- EXERCISE DESCRIPTION -
Reproduce the listing exactly. Omit pictures.
%%
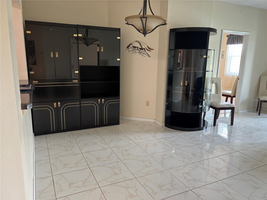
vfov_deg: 53.1
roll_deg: -1.1
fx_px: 201
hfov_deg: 67.3
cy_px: 100
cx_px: 134
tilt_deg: -12.0
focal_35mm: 26
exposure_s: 1/60
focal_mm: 5.96
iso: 200
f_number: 1.6
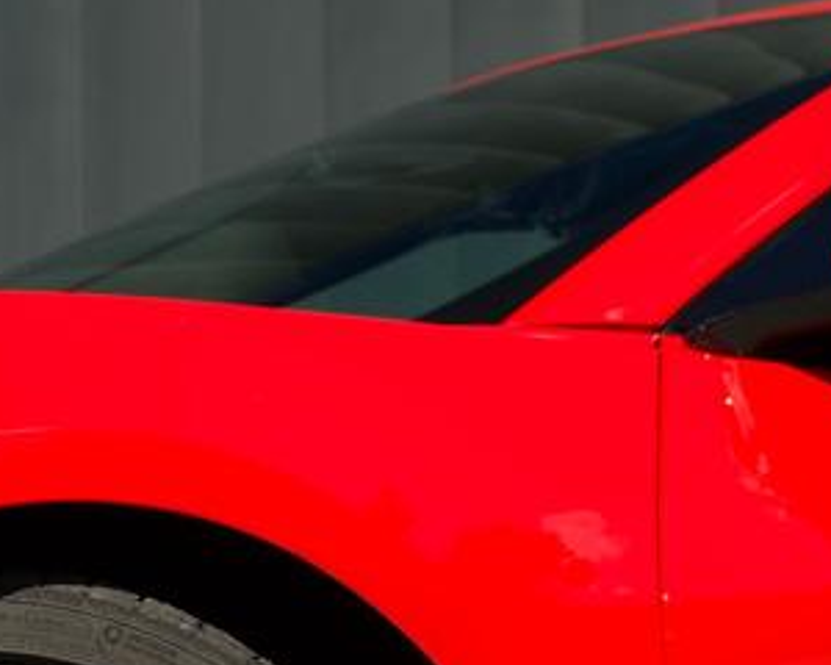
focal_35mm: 144
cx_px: -374
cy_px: 859
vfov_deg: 10.5
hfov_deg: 12.8
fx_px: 3542
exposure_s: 1/50
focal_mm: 24
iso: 250
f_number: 3.2
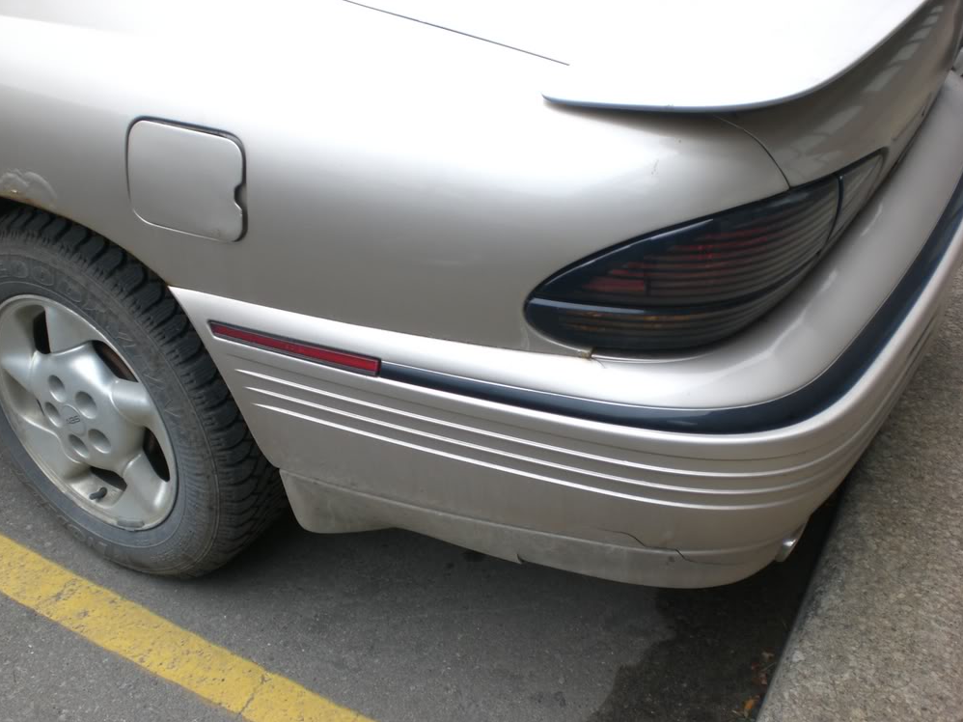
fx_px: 1085
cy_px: 369
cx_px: 474
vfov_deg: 36.8
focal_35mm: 39
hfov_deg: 47.9
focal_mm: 6.3
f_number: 3.1
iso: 50
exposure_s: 1/160
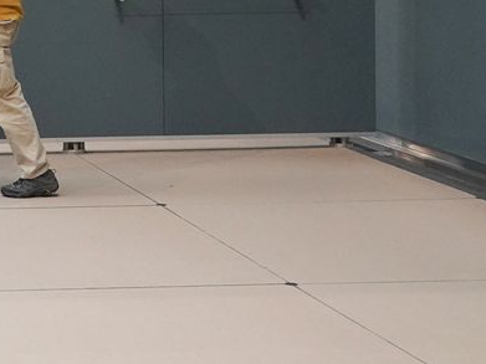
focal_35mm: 118
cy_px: -125
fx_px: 1656
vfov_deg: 12.1
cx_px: -323
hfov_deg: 15.0
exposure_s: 1/80
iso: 3200
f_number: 8
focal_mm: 24
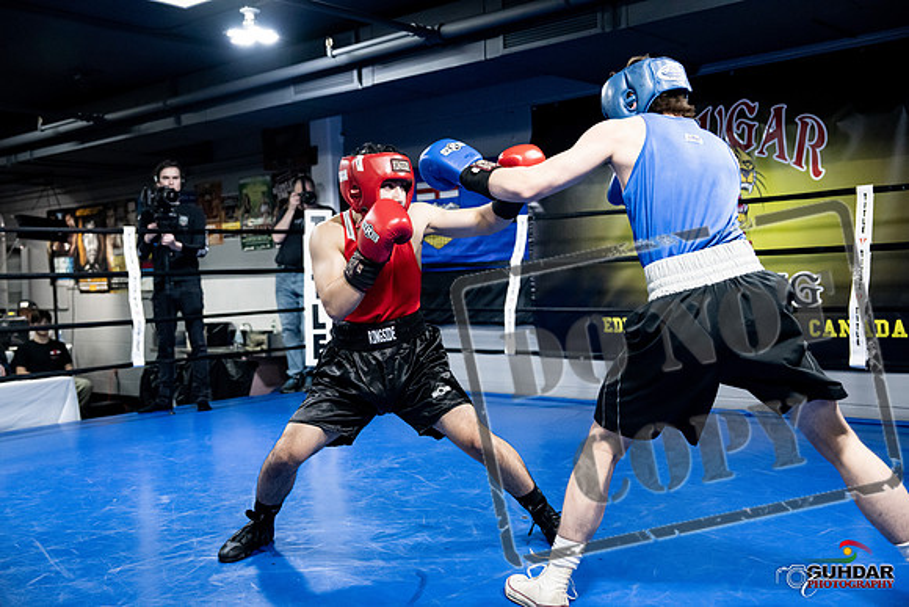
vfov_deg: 35.1
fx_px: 960
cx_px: 454
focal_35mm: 38
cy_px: 304
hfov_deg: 50.7
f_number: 2.8
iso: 8000
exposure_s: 1/1000
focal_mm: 38
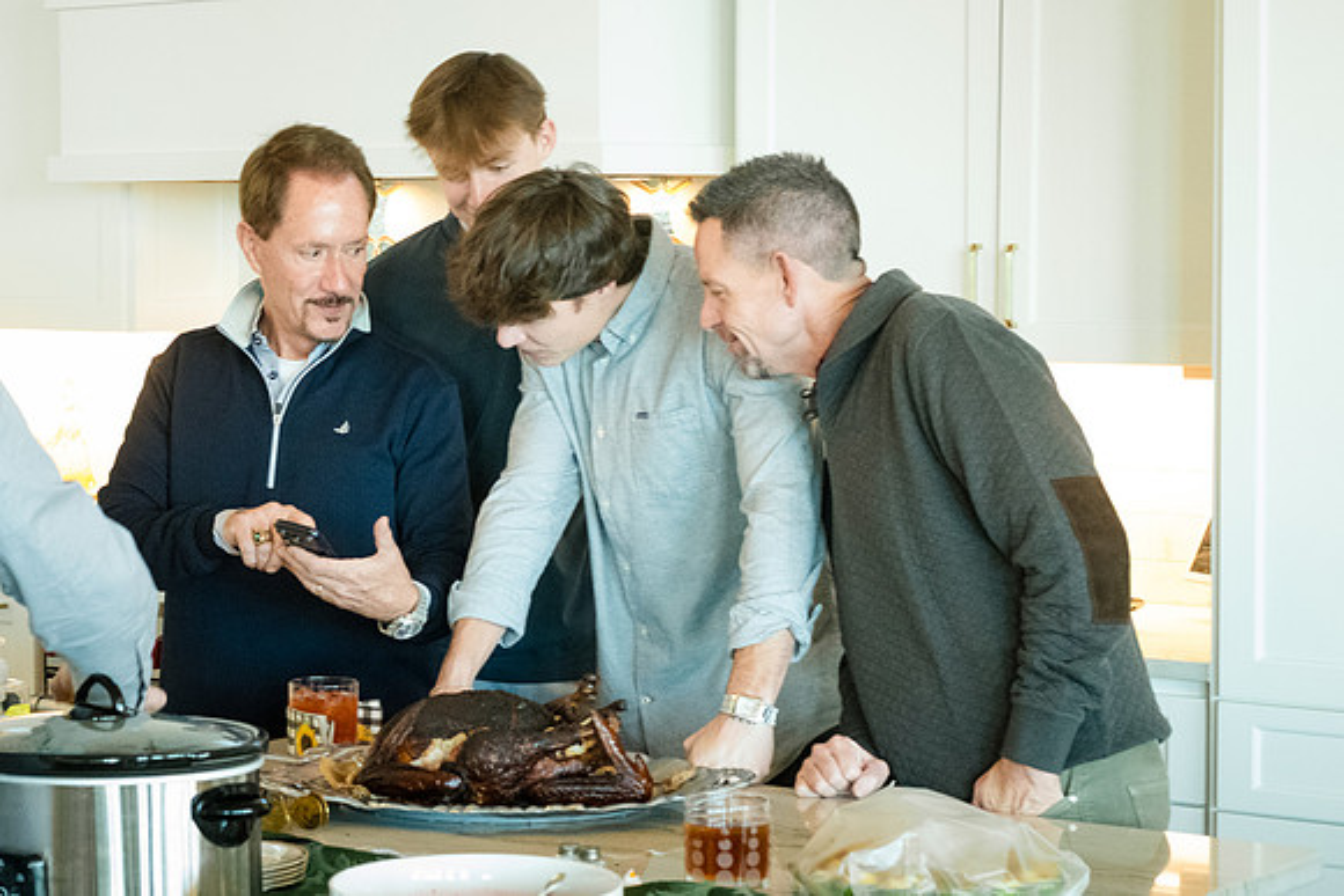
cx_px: 492
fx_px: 3266
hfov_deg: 23.2
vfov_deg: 15.6
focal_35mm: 87
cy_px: 387
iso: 5600
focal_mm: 50
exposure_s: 1/80
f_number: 6.3
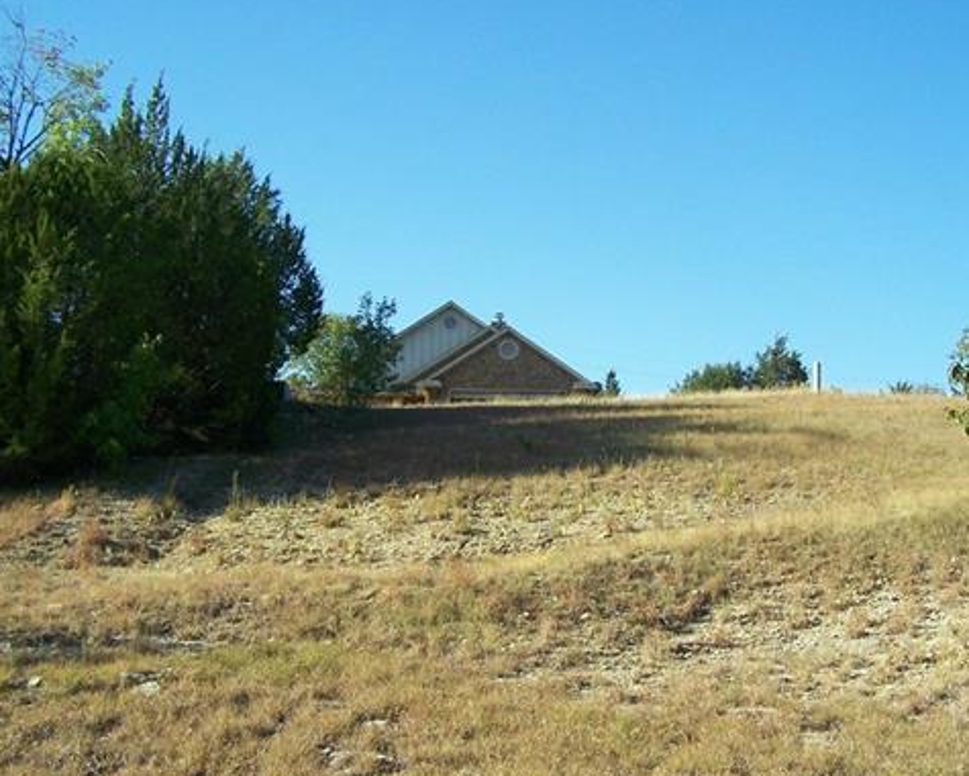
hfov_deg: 37.2
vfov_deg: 30.2
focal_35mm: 50
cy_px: 443
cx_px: 583
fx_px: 1434
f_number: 2.8
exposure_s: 1/800
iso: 80
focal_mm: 6.3
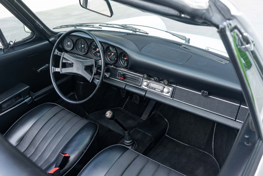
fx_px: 227
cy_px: 88
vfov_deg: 42.4
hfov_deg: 60.3
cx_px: 132
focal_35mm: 31
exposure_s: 1/30
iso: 64
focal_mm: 31
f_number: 4
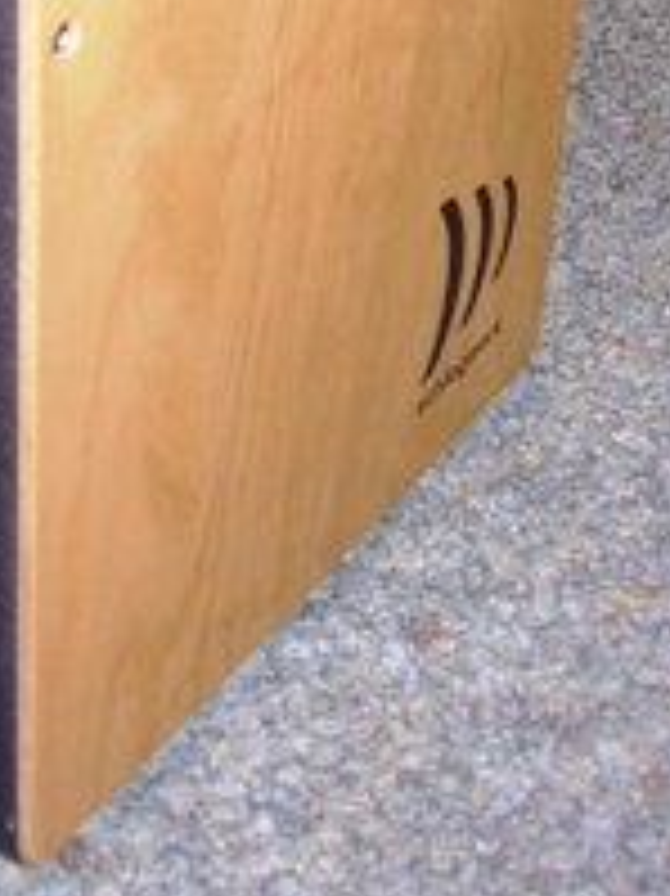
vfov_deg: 18.1
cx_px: -139
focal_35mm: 102
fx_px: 2635
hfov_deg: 14.0
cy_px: -245
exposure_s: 1/64
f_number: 2.8
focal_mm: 7.8
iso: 79
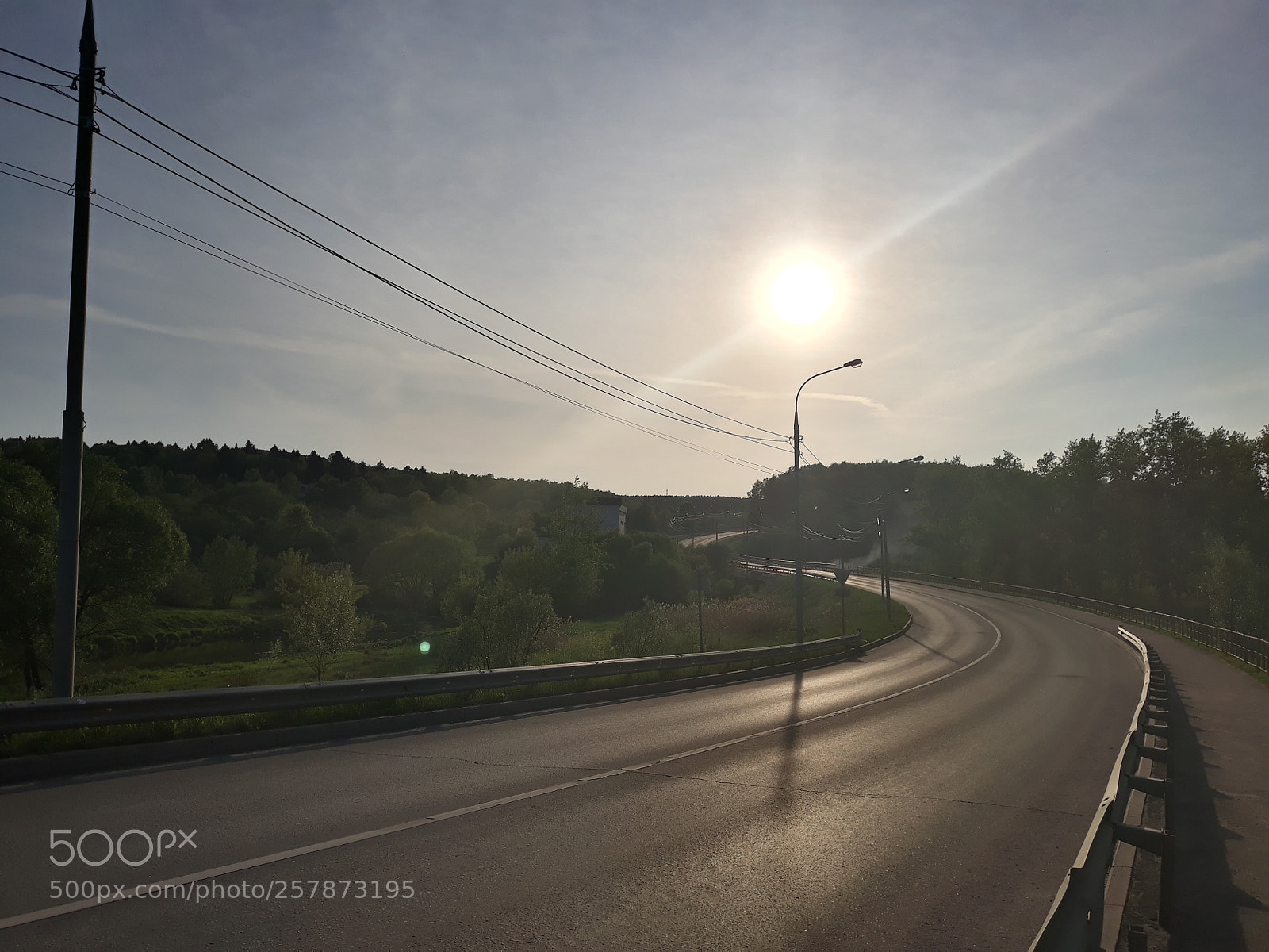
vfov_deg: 51.4
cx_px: 634
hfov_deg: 65.3
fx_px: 990
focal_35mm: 27
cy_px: 476
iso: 40
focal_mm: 3.71
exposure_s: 1/8621
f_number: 1.7
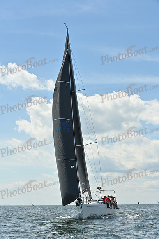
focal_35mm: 70
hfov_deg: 19.5
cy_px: 120
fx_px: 463
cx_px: 80
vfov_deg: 28.8
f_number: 9
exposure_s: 1/1250
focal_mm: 70
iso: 250
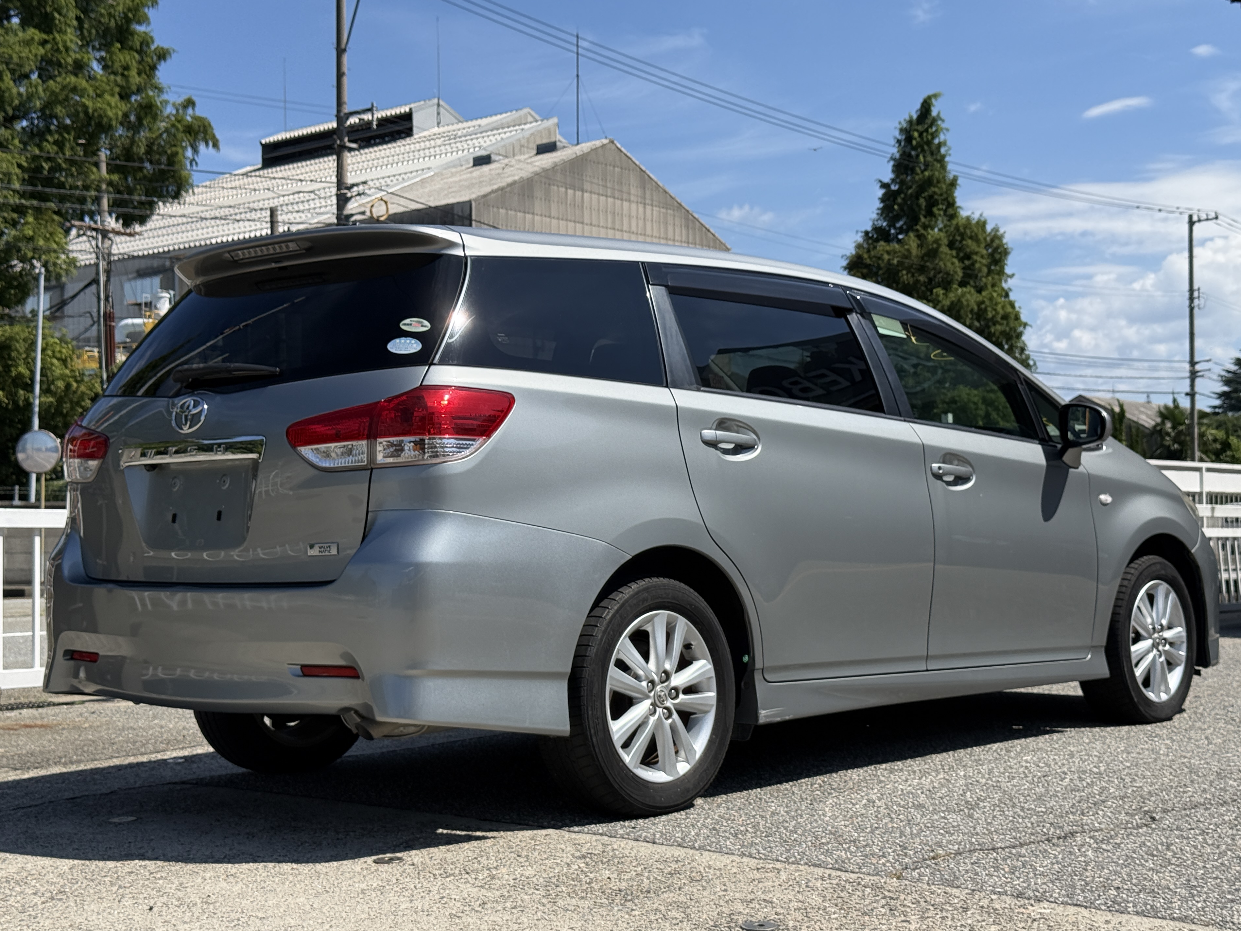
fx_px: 1828
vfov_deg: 28.6
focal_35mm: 51
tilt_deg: +1.7
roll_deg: +0.8
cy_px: 481
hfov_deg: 37.5
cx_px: 620
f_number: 1.78
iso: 80
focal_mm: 6.76
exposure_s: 1/6024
%%
- SOLUTION FOR THIS EXERCISE -
vfov_deg: 53.1
roll_deg: -1.1
fx_px: 201
hfov_deg: 67.3
cy_px: 100
cx_px: 134
tilt_deg: -12.0
focal_35mm: 26
exposure_s: 1/60
focal_mm: 5.96
iso: 200
f_number: 1.6
focal_35mm: 144
cx_px: -374
cy_px: 859
vfov_deg: 10.5
hfov_deg: 12.8
fx_px: 3542
exposure_s: 1/50
focal_mm: 24
iso: 250
f_number: 3.2
fx_px: 1085
cy_px: 369
cx_px: 474
vfov_deg: 36.8
focal_35mm: 39
hfov_deg: 47.9
focal_mm: 6.3
f_number: 3.1
iso: 50
exposure_s: 1/160
focal_35mm: 118
cy_px: -125
fx_px: 1656
vfov_deg: 12.1
cx_px: -323
hfov_deg: 15.0
exposure_s: 1/80
iso: 3200
f_number: 8
focal_mm: 24
vfov_deg: 35.1
fx_px: 960
cx_px: 454
focal_35mm: 38
cy_px: 304
hfov_deg: 50.7
f_number: 2.8
iso: 8000
exposure_s: 1/1000
focal_mm: 38
cx_px: 492
fx_px: 3266
hfov_deg: 23.2
vfov_deg: 15.6
focal_35mm: 87
cy_px: 387
iso: 5600
focal_mm: 50
exposure_s: 1/80
f_number: 6.3
hfov_deg: 37.2
vfov_deg: 30.2
focal_35mm: 50
cy_px: 443
cx_px: 583
fx_px: 1434
f_number: 2.8
exposure_s: 1/800
iso: 80
focal_mm: 6.3
fx_px: 227
cy_px: 88
vfov_deg: 42.4
hfov_deg: 60.3
cx_px: 132
focal_35mm: 31
exposure_s: 1/30
iso: 64
focal_mm: 31
f_number: 4
vfov_deg: 18.1
cx_px: -139
focal_35mm: 102
fx_px: 2635
hfov_deg: 14.0
cy_px: -245
exposure_s: 1/64
f_number: 2.8
focal_mm: 7.8
iso: 79
vfov_deg: 51.4
cx_px: 634
hfov_deg: 65.3
fx_px: 990
focal_35mm: 27
cy_px: 476
iso: 40
focal_mm: 3.71
exposure_s: 1/8621
f_number: 1.7
focal_35mm: 70
hfov_deg: 19.5
cy_px: 120
fx_px: 463
cx_px: 80
vfov_deg: 28.8
f_number: 9
exposure_s: 1/1250
focal_mm: 70
iso: 250
fx_px: 1828
vfov_deg: 28.6
focal_35mm: 51
tilt_deg: +1.7
roll_deg: +0.8
cy_px: 481
hfov_deg: 37.5
cx_px: 620
f_number: 1.78
iso: 80
focal_mm: 6.76
exposure_s: 1/6024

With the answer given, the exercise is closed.